L’homme de la théologie, Minos, revenu à lui, questionna de nouveau Ursus. Il avait eu le temps de consulter le cahier de notes.

— Vous avez classé l’orpiment parmi les produits arsenicaux, et vous avez dit qu’on pouvait empoisonner avec de l’orpiment.
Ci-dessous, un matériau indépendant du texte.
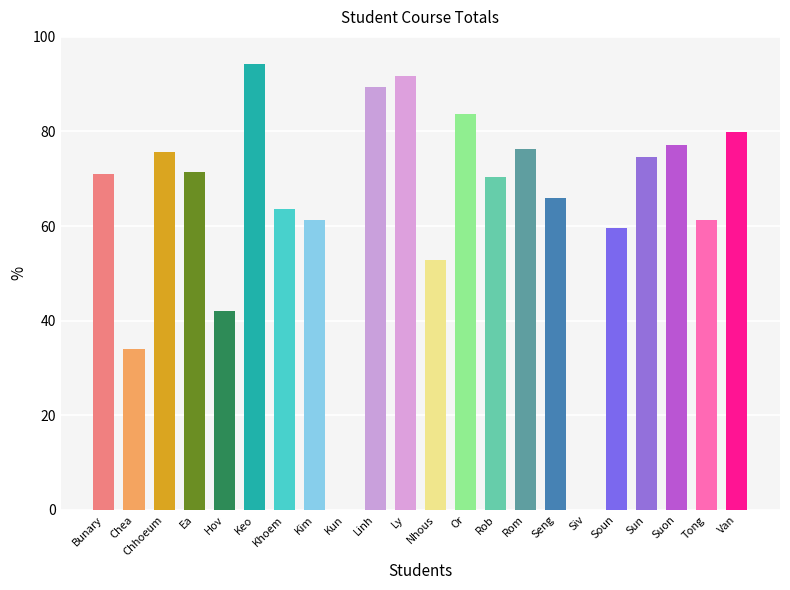

How many positive values are there?

20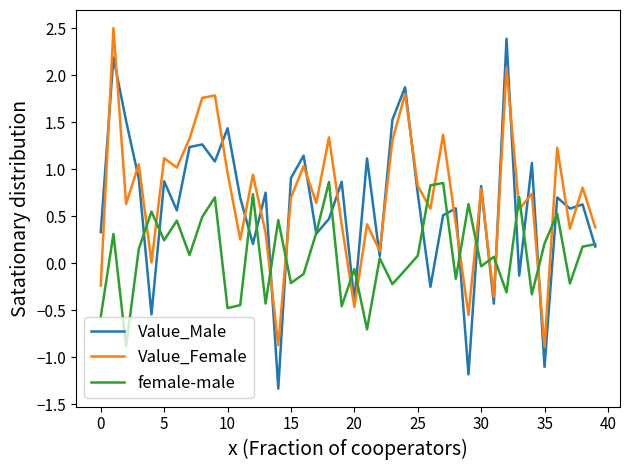

Which series has the widest spread of values?

Value_Male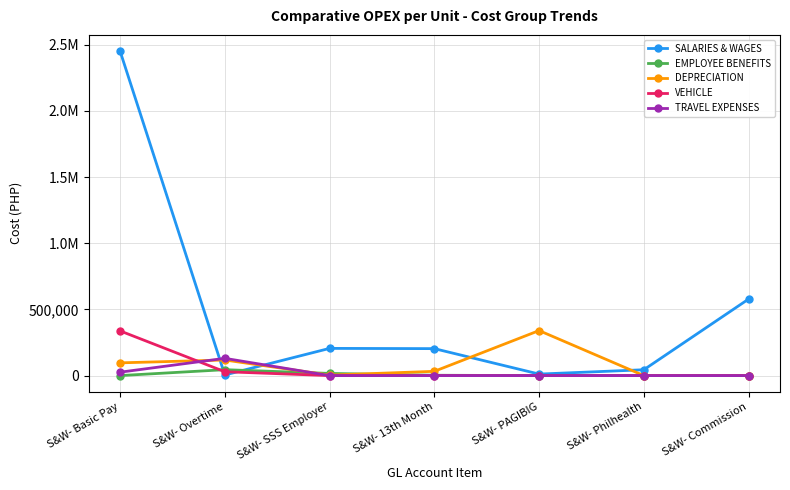

What are all the series names shown in the legend?

SALARIES & WAGES, EMPLOYEE BENEFITS, DEPRECIATION, VEHICLE, TRAVEL EXPENSES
La bible le nie.
— La bible le nie, soupira Ursus, mais l’arsenic l’affirme.

Le personnage en qui Ursus voyait Éaque, qui était le préposé à la médecine et qui n’avait pas encore parlé, intervint, et, les yeux superbement termes à demi, appuya Ursus de très haut. Il dit :

— La réponse n’est pas inepte.

Ursus remercia de son sourire le plus avili.

Minos fit une moue affreuse.

— Je continue, reprit Minos. Répondez. Vous avez dit qu’il était faux que le basilic soit roi des serpents sous le nom de Cocatrix.
— Très révérend, dit Ursus, j’ai si peu voulu nuire au basilic que j’ai dit qu’il était certain qu’il avait une tête d’homme.
— Soit, répliqua sévèrement Minos, mais vous avez ajouté que Pocrius en avait vu un qui avait une tête de faucon. Pourriez-vous le prouver ?
— Difficilement, dit Ursus.

Ici il perdit un peu de terrain.

Minos, ressaisissant l’avantage, poussa.